* [PROBLEM STATEMENT] Wherever the word "melee" shows up in the data, report the line it sits in.

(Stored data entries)
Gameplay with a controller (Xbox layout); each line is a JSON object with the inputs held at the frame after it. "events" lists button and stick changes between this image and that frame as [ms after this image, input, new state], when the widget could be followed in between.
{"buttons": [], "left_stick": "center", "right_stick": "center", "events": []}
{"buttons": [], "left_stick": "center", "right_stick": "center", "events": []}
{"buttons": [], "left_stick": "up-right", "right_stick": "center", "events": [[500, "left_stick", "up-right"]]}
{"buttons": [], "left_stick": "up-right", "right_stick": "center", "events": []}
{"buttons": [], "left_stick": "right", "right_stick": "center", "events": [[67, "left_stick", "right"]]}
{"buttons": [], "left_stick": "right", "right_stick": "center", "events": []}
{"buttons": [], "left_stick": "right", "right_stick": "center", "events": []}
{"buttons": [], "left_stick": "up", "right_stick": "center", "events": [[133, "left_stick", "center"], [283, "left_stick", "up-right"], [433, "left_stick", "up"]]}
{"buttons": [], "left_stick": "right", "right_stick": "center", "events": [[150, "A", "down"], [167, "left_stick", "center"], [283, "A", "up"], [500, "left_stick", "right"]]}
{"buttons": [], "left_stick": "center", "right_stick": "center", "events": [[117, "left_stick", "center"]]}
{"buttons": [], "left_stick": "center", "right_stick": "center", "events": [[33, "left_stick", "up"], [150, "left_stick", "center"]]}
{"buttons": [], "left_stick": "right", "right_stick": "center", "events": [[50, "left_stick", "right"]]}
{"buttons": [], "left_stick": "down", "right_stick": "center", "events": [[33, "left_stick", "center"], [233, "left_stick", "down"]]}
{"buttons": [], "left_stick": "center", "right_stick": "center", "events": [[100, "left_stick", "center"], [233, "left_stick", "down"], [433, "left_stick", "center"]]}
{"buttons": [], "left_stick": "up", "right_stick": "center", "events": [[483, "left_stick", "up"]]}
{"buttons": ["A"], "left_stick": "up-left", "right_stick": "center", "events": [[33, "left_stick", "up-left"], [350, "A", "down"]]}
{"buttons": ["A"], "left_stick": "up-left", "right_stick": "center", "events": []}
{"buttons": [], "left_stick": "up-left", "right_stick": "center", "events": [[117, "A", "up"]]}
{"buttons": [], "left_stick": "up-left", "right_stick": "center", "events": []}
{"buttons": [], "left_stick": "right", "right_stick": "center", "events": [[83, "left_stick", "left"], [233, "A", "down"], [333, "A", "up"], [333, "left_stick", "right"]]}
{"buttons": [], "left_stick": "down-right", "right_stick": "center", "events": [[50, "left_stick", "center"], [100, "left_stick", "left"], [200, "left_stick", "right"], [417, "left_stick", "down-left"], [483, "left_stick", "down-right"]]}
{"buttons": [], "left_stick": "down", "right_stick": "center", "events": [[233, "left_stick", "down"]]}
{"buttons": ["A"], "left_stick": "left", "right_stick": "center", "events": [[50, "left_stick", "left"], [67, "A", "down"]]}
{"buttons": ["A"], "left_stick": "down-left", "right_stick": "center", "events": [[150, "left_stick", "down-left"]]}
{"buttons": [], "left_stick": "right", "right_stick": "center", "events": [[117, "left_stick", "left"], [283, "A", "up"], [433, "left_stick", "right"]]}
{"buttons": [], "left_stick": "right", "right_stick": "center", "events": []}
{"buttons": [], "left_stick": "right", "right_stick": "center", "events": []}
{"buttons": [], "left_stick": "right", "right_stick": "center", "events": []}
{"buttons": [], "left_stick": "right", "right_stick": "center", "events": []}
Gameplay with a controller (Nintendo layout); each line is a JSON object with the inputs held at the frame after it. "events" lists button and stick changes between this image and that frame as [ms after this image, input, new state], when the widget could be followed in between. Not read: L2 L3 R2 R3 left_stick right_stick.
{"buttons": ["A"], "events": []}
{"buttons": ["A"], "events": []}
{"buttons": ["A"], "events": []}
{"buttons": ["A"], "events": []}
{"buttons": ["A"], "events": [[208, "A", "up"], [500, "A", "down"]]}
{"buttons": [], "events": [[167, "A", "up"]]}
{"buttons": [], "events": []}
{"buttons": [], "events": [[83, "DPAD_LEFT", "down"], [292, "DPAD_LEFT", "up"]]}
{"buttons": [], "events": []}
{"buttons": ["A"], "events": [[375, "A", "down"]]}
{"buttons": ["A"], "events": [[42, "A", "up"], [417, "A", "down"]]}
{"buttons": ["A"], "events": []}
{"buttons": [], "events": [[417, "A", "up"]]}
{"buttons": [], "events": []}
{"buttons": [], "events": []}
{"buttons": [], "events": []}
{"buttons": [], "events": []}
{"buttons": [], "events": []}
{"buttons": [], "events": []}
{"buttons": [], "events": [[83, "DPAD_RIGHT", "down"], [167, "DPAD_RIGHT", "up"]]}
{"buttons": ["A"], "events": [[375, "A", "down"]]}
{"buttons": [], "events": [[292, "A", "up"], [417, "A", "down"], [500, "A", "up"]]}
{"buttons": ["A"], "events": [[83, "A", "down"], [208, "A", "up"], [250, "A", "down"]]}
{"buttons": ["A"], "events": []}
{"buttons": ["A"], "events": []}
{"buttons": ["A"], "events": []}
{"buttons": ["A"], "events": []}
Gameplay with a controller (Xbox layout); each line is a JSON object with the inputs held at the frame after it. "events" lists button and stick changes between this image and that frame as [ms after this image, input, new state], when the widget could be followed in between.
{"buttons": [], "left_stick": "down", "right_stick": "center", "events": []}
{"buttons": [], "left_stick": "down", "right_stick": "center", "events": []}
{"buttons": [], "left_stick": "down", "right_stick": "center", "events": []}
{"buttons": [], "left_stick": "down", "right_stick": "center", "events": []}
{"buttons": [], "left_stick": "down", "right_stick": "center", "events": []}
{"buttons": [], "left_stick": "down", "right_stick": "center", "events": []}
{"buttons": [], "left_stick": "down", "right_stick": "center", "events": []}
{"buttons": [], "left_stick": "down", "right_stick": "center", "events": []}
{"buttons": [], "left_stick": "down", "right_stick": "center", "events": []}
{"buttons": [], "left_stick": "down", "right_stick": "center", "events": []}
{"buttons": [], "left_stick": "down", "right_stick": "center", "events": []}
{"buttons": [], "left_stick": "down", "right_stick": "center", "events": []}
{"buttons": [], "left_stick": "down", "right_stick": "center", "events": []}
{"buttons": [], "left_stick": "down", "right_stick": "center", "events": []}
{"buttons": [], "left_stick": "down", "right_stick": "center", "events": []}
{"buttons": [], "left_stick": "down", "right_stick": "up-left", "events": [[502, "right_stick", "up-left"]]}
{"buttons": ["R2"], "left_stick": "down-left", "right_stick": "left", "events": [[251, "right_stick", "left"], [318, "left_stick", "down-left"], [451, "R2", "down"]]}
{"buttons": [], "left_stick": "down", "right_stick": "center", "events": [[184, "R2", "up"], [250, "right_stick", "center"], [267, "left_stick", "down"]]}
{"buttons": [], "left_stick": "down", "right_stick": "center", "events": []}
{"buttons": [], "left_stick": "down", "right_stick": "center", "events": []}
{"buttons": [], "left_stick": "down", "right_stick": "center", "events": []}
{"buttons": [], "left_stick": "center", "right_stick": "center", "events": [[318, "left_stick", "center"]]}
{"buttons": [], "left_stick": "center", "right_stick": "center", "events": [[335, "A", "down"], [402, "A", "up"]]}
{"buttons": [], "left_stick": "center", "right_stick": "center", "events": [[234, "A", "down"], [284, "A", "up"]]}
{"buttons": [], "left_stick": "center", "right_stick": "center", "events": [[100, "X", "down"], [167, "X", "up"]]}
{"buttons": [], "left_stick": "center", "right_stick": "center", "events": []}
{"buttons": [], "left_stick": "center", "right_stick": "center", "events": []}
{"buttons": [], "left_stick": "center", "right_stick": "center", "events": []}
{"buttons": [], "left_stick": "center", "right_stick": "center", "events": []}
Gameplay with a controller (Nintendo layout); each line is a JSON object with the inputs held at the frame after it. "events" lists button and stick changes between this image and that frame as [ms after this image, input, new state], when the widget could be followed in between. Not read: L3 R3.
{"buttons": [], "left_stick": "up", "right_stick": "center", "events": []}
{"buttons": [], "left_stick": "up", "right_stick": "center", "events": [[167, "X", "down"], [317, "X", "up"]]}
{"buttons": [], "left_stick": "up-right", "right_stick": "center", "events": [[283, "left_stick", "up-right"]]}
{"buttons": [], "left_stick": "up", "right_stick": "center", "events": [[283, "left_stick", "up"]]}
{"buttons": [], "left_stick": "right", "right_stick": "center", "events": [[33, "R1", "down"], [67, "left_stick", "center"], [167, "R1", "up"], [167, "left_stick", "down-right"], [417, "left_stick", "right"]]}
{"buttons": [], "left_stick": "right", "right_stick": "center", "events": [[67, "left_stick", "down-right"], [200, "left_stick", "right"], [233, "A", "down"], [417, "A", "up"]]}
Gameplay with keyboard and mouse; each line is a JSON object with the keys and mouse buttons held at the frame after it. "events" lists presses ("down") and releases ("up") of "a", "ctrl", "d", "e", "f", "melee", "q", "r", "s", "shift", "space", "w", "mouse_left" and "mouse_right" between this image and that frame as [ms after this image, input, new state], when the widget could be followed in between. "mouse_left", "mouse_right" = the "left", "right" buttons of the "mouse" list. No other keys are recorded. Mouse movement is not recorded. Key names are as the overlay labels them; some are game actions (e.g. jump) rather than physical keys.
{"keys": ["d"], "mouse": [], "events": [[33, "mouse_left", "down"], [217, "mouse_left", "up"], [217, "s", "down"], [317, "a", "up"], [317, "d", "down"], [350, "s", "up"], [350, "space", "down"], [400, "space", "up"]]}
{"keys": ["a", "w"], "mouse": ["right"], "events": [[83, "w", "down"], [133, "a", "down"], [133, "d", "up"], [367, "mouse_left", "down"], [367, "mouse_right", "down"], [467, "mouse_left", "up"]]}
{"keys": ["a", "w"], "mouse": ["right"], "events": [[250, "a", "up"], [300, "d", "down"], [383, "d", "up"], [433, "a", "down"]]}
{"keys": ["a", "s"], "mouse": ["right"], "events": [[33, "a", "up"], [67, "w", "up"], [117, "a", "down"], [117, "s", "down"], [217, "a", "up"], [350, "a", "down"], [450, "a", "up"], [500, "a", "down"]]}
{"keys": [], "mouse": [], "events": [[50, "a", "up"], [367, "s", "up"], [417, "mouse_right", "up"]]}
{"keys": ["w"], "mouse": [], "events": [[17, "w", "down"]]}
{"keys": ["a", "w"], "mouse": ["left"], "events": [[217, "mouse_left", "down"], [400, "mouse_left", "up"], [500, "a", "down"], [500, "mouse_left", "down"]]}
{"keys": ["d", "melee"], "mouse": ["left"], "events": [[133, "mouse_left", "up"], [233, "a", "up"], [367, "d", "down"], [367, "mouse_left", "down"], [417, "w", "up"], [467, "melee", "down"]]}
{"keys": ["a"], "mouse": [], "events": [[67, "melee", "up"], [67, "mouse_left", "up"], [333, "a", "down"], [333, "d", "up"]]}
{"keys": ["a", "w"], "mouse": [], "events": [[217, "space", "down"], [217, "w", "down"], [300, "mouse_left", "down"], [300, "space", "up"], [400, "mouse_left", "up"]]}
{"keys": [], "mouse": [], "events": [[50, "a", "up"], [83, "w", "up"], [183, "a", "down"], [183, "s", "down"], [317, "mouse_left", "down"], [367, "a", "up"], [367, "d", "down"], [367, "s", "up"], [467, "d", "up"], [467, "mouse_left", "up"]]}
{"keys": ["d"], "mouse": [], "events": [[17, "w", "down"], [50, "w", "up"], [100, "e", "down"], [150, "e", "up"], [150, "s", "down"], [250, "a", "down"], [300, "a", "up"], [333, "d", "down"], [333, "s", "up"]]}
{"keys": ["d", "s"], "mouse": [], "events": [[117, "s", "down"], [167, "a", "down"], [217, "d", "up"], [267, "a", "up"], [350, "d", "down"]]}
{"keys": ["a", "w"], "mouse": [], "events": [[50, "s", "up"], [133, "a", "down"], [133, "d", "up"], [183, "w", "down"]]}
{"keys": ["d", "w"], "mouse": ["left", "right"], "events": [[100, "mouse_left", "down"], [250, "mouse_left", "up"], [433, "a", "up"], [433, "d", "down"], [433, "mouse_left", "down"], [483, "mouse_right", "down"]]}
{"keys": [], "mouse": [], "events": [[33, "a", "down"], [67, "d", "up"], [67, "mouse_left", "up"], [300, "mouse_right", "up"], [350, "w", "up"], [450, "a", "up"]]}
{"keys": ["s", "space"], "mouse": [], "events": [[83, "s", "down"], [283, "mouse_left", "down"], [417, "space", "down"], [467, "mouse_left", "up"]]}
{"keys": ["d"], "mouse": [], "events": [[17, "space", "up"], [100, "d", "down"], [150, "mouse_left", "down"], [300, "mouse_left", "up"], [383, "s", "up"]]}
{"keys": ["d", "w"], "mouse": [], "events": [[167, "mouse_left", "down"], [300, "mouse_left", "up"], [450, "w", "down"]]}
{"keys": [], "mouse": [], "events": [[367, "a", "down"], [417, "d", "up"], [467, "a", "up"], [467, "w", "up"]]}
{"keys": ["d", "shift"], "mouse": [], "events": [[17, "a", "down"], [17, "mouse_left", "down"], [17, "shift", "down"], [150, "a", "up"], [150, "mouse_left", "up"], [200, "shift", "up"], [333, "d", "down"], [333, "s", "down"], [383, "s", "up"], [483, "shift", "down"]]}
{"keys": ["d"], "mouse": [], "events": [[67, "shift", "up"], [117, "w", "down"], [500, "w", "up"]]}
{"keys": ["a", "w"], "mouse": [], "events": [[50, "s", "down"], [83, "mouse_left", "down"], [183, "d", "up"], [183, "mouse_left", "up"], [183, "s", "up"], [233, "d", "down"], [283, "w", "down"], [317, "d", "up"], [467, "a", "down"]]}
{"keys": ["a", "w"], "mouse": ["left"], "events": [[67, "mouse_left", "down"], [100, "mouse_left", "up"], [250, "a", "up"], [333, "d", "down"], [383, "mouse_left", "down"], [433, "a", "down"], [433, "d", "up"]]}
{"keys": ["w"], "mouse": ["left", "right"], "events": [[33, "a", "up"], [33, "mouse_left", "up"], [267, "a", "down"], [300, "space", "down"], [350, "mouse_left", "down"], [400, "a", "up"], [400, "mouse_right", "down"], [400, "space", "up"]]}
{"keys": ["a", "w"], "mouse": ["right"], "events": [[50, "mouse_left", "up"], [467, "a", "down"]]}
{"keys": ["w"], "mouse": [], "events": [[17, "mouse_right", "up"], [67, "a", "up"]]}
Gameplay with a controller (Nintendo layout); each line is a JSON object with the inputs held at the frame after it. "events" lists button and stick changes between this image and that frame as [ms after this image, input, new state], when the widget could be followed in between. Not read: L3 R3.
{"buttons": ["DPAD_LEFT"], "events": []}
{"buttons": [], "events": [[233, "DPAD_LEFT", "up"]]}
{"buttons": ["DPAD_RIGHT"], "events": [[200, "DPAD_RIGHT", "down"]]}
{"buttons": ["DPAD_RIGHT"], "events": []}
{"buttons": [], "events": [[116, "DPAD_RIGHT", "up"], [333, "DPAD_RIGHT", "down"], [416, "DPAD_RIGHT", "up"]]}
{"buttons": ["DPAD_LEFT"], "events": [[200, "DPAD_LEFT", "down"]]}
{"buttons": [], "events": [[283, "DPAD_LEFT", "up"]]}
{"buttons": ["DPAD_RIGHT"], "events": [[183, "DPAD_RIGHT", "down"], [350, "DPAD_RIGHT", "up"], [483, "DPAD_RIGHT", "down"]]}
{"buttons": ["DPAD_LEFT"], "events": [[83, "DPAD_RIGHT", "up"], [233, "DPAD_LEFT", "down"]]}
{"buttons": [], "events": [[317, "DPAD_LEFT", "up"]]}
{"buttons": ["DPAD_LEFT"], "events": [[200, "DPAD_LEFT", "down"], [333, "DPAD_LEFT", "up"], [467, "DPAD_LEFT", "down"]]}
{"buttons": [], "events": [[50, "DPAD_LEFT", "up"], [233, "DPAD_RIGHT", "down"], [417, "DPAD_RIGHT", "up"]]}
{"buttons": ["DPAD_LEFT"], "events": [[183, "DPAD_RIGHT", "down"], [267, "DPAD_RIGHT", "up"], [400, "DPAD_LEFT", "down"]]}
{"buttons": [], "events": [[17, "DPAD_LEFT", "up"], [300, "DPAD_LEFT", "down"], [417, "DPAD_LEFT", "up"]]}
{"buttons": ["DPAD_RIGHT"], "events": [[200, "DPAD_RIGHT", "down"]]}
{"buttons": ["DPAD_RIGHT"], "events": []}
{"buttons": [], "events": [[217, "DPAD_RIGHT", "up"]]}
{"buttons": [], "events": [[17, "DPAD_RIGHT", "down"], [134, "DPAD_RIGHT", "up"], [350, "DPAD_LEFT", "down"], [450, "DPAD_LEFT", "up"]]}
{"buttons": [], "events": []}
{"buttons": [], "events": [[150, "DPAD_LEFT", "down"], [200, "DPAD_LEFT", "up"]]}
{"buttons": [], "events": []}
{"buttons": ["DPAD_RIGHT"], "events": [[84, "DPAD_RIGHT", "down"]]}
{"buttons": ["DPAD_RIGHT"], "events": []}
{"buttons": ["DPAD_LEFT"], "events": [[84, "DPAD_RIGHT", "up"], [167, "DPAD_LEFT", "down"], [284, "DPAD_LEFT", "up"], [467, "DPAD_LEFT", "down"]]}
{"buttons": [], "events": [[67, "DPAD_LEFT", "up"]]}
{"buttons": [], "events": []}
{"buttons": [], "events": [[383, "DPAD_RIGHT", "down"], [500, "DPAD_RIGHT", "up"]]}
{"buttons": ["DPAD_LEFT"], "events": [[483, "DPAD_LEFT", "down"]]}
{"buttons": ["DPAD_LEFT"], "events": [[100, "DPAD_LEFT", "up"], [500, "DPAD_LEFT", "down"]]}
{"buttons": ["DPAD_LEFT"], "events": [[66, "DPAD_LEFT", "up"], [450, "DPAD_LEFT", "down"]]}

* [RESPONSE BELOW]
Gameplay with keyboard and mouse; each line is a JSON object with the keys and mouse buttons held at the frame after it. "events" lists presses ("down") and releases ("up") of "a", "ctrl", "d", "e", "f", "melee", "q", "r", "s", "shift", "space", "w", "mouse_left" and "mouse_right" between this image and that frame as [ms after this image, input, new state], when the widget could be followed in between. "mouse_left", "mouse_right" = the "left", "right" buttons of the "mouse" list. No other keys are recorded. Mouse movement is not recorded. Key names are as the overlay labels them; some are game actions (e.g. jump) rather than physical keys.
{"keys": ["d", "melee"], "mouse": ["left"], "events": [[133, "mouse_left", "up"], [233, "a", "up"], [367, "d", "down"], [367, "mouse_left", "down"], [417, "w", "up"], [467, "melee", "down"]]}
{"keys": ["a"], "mouse": [], "events": [[67, "melee", "up"], [67, "mouse_left", "up"], [333, "a", "down"], [333, "d", "up"]]}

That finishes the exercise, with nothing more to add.